Wir sind damals ja dabei, als Dacia bei uns startet. Mit dem Logan, einer Stufenheck-Limousine aus Renault-Technik-Restposten, deren Bezeichnung als Billigauto nicht mal Dacia widerspricht. Die Äußerlichkeit des Logan lässt hoffen, dass wahre Schönheit von innen kommt. Wobei er einen Preis der Schönheit hat: 7.200 Euro für einen familien-, erst- und einzigwagenvollwertigen Fünfsitzer mit drei Jahren Garantie. Aber auch ohne: ESP, Sidebags, Servolenkung, Klima, elektrische Fensterheber, Zentralverriegelung. Mangels anderer Bejubelungswürdigkeiten informiert die Pressemappe, dass sich dem versierten Handwerker durch Lösen einiger Schrauben die Möglichkeit eröffne, die Rückbank aus ihren Verankerungen zu lösen und somit die Transportfähigkeit der Limousine auf Sperrgut zu erweitern.

Treppen und Türen

Spätestens da, als der Bigster in unsere Tiefgarage kurvt, ist klar: Dacia hat es weit gebracht. Wie? Da dröseln, nein bröseln wir zur Erklärung mal was auf – einen Glückskeks – und holen das Zettelchen raus: "Erfolg ist eine Treppe, keine Tür" (Liebe Miteltern, zitiert diese Weisheit nicht bei euren Siebtklässlern nach einer Fünf in Französisch, kommt nicht gut an). Wobei der Aufstieg von Dacia fast schon einer Fahrt auf der Rolltreppe gleicht. Da alle potenziellen Rivalen die Karriere- oder Preistreppe nach oben drängen. Und während die sich ein, zwei Stufen weiter oben rangeln, drückt von unten keiner nach. So ist über dem Logan bald ein ganzes Treppenhaus Platz für Sandero, Dokker, Lodgy, Jogger sowie Duster.
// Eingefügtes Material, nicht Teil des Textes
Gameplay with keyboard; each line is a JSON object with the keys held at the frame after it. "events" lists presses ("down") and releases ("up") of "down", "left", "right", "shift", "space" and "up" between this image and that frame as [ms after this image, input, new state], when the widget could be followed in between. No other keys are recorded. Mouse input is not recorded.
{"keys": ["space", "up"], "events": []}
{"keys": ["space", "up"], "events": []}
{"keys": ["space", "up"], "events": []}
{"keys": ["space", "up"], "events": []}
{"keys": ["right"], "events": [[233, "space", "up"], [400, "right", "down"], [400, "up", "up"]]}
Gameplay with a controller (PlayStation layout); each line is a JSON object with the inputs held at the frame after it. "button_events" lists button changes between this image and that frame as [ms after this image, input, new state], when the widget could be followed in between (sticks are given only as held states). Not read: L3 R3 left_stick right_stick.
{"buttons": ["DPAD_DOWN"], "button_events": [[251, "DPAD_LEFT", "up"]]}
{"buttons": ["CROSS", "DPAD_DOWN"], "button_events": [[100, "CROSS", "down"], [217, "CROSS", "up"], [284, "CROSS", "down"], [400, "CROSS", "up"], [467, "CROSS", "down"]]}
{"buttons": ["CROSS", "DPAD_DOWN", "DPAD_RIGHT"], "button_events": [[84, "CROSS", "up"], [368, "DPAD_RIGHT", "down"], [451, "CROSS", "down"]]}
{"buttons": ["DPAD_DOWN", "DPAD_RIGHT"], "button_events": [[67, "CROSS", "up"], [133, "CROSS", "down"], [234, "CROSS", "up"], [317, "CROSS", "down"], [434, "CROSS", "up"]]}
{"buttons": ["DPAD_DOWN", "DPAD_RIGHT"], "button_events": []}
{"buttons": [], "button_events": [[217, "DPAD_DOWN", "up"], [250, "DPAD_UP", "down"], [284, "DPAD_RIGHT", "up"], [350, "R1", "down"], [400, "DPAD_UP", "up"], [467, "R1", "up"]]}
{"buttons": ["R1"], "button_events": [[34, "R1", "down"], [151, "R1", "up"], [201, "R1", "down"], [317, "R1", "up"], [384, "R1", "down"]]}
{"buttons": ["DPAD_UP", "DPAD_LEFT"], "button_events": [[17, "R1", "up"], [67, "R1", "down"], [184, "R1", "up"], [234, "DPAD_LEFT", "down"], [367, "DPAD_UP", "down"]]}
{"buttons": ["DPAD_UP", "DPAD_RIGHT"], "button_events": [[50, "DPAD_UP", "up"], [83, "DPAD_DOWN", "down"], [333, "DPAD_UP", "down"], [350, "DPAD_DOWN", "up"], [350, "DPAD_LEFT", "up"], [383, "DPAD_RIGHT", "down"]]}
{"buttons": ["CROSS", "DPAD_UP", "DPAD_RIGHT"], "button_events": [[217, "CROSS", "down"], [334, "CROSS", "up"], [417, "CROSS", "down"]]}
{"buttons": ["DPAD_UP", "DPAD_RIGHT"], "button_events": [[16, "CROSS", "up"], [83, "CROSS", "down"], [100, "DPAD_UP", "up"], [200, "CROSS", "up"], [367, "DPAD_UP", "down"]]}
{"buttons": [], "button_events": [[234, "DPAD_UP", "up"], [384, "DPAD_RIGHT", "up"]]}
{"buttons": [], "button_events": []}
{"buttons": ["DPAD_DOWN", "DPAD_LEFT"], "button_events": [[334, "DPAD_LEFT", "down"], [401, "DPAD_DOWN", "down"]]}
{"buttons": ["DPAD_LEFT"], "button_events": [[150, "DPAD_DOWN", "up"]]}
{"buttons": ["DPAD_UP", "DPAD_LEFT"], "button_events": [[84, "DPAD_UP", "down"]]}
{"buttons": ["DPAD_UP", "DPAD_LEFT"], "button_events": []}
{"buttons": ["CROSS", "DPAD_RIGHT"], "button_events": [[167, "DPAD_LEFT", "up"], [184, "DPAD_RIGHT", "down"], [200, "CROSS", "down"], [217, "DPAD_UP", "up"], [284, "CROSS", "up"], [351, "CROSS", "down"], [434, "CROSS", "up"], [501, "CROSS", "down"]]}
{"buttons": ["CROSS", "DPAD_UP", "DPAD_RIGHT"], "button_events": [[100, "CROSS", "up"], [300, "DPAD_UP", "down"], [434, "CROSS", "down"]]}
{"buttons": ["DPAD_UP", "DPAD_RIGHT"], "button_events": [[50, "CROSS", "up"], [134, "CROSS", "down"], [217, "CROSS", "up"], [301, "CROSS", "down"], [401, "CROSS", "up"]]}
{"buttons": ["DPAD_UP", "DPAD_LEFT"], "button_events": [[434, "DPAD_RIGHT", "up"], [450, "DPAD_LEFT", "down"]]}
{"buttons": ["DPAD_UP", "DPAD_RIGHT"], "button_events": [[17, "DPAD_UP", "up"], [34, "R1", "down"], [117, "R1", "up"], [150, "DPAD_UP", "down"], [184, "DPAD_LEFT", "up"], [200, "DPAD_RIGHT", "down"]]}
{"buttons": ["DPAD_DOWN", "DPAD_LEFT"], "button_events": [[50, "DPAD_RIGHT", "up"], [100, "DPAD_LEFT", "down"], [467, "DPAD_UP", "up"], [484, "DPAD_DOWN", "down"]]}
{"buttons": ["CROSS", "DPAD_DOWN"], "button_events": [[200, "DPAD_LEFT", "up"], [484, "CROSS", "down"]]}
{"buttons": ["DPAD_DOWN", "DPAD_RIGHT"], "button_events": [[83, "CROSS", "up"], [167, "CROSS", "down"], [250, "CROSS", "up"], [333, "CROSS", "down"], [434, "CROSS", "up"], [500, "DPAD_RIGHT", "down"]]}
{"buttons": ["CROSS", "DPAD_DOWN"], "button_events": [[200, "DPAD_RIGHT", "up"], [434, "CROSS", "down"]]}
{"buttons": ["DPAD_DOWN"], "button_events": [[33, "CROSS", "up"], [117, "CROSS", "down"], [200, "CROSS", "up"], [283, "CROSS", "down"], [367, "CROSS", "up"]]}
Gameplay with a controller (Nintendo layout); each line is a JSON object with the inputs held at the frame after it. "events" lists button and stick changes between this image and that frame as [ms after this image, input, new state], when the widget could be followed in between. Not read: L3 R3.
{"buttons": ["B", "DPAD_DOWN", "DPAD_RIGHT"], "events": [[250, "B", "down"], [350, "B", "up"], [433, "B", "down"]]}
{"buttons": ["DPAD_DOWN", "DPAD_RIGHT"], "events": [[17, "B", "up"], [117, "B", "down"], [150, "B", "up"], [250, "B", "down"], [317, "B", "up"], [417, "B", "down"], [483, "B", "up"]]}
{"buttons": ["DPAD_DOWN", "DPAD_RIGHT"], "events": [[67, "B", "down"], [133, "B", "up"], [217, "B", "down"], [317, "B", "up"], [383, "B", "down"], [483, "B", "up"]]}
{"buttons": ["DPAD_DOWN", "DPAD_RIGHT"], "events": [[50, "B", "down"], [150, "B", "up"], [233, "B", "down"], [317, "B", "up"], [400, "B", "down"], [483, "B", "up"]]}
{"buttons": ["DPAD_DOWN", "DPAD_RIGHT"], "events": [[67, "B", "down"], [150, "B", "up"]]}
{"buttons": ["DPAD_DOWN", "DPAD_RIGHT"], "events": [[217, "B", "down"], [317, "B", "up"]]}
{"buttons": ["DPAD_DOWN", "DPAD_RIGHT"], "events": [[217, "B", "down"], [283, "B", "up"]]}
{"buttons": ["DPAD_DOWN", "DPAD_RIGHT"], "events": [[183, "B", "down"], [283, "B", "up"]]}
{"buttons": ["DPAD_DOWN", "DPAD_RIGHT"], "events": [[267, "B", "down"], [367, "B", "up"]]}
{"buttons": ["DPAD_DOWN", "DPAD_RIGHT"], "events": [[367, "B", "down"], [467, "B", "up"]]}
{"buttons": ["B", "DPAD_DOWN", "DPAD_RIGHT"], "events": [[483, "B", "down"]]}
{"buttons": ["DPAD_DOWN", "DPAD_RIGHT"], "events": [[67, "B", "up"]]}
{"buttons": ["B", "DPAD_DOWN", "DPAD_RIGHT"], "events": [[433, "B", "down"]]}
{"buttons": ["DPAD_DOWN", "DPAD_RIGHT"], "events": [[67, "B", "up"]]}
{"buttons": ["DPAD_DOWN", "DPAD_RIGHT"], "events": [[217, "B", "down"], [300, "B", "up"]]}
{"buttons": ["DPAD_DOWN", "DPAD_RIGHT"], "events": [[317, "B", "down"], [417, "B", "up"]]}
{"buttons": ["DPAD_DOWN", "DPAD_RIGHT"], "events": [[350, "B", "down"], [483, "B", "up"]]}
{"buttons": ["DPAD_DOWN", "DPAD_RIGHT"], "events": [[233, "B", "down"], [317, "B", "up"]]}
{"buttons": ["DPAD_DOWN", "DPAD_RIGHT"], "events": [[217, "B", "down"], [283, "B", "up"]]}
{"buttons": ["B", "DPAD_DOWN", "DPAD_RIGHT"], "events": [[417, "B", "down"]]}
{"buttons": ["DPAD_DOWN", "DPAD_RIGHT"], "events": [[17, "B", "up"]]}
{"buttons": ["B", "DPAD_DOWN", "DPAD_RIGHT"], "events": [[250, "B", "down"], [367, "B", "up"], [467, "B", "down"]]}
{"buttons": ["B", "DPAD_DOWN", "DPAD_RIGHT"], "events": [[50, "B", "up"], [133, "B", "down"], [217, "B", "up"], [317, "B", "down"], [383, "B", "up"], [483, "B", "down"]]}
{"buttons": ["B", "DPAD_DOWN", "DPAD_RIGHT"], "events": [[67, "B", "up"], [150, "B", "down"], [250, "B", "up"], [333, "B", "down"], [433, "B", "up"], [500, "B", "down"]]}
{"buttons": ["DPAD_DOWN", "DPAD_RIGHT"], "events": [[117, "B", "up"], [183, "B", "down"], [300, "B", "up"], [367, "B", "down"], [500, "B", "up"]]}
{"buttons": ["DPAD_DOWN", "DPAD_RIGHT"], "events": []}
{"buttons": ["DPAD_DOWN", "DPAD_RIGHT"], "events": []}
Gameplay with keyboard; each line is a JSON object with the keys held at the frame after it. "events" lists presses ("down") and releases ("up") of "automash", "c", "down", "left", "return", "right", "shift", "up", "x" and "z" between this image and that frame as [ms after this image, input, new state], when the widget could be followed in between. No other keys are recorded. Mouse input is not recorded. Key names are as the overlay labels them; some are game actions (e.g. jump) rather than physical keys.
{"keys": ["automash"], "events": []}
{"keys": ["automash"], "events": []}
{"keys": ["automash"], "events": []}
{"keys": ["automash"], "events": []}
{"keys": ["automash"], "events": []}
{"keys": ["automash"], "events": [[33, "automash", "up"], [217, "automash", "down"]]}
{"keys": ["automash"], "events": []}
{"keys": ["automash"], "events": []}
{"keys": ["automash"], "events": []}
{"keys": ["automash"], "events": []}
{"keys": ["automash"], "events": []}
Dacia Bigster Hybrid 155 Journey
Hans-Dieter Seufert

Und nun für den Bigster. Der steht recht allein auf einem Flur von solch enormer Weite, dass sich der größte und teuerste Dacia, den es bisher gab, ausbreiten kann. Er startet bei 23.990 Euro, selbst der Testwagen mit Hybridantrieb und in der gehobenen Ausstattung Journey hält mit 30.790 Euro weiten Abstand zu den Basisversionen von Ford Kuga (39.950 Euro), Skoda Kodiaq (42.990 Euro) oder VW Tiguan (38.850 Euro). Wie diese drei strebten fast alle anderen Kompakt-SUV über die 30.000-Euro-Marke.

Wie der 22,7 cm kürzere, 4,5 cm radstandknappere und 116 bis 306 l kofferraumvolumengeringere Duster basiert der Bigster auf Renaults Kompaktplattform CMP. Die üppigen Abmessungen schaffen seinem Platzangebot eine Weiträumigkeit, die auch für sieben Passagiere genügte. Jedoch: Um zwei Klappsitze im Fond unterbringen und sinnvoll nutzen zu können, hätte der Hinterbau modifiziert und die Dreier-Rückbank in ihrer Gewandtheit zum Verschieben ertüchtigt werden müssen – und das hätte das Auto sehr verteuert, für ein Extra, das vielen Kunden den Mehrpreis nicht mehr wert gewesen wäre.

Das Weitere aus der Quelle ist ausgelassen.